8. Appellant asserts error in the admission in evidence of certain mortality tables, but it has waived its right to a consideration of this point, by failing properly to present it in its brief.

It is contended that the answers to the interrogatories submitted to the jury show that decedent was guilty of contributory negligence, and therefore the court erred in overruling appellant’s motion for judgment on said answers.

This contention is based on the following interrogatories and answers thereto: “ (19) Was plaintiff’s decedent holding a guy-wire attached to said pole when he received the fatal shock? A. Yes. (20) Did said decedent receive a shock from said wire while holding the same some minutes before he received the fatal shock? A. Yes. (21) If you answer the last question ‘yes’ did he know that he had received a shock at said time? A. Yes. (22) After he had received said first shock did he know there was an electric *287current in the wires running in the vicinity of said pole? A. No. (23) After he had received said first shock did he again take hold of said guy-wire and attempt to assist in raising said pole? A. Yes. (25) Were the electric wires carrying a current of electricity at the time and place of the fatal injury of said decedent known as insulated wires? A. Yes. (26) Was the insulation badly worn and torn off of said wires at said place? A. Yes. (27) If you answer the last question ‘yes/ was said fact apparent to the ordinary observation of a person in that vicinity? A. Yes.”

9. It is settled beyond all controversy that the special findings of the jury will not control its general verdict unless the antagonism is apparent on the face of the record, beyond the possibility of being removed by any evidence legitimately admissible under the issues. Chicago, etc., R. Co. v. Lawrence (1907), 169 Ind. 319, 79 N. E. 363, 82 N. E. 768.

We cannot say that the special findings are such as to show contributory negligence under any evidence that might have been legitimately admitted.

It is further contended that the verdict for $3,000 is excessive in the sum of $600. This proposition is based on the finding of the jury, by its answer to an interrogatory, as follows: “(28) IIow much, if anything, did decedent’s mother have a right to expect that he would contribute to her support and maintenance during the balance of her lifetime? A. $160 for fifteen years.”

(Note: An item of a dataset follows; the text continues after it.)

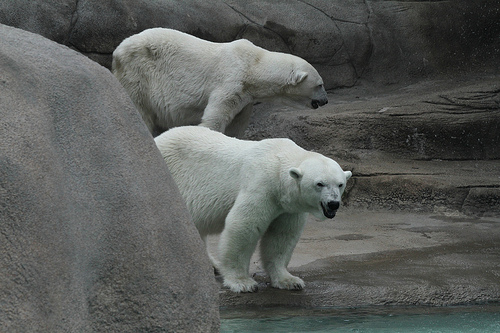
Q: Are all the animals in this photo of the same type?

10. This interrogatory should not have been submitted to the jury. Damages were assessable for all the pecuniary loss, if any, sustained by the mother and brother of decedent (not, however, to exceed $10,000) which legitimately resulted from his death. The jury should not be required to itemize and assess a separate amount for each element entering into and making up the gross sum allowed. Ohio, etc., R. Co. v. Judy (1889), 120 Ind. 397, 22 N. E. *288252; Muncie Pulp Co. v. Davis (1904), 162 Ind. 558, 70 N. E. 875; Cleveland, etc., R. Co. v. Miller (1905), 165 Ind. 381, 74 N. E. 509; Skillen v. Jones (1873), 44 Ind. 136.

11. Even if the interrogatory were a proper one, and if, under the issues, Mrs. Tyler were the sole beneficiary, the answer would not control the general verdict, for where mother and son live together as members of a family, the mother’s damages are not necessarily limited to the support and maintenance lost by the death of the son, but may include, also, compensation for personal services, which the jury would be warranted, under the evidence, in finding might have been rendered the mother by decedent had he lived. Smith v. Michigan Cent. R. Co. (1905), 35 Ind. App. 188, 73 N. E. 928.

The evidence supports the verdict, and there is no error in the record. Judgment affirmed.

Note.—Reported in 96 N. E. 768. See, also-, under (1) 13 Cyc. 340; (2) 33 Cyc. 333; (3) 15 Cyc. 471; 100 Am. St. 515; (4) 15 Cyc. 472; (5) 38 Cyc. 1693; (6) 38 Cyc. 1809; (7) 15 Cyc. 476 ; 26 Cyc. 1287; (8) 2 Cyc. 1015; (9) 38 Cyc. 1926; (10) 13 Cyc. 249; (11) 13 Cyc. 369.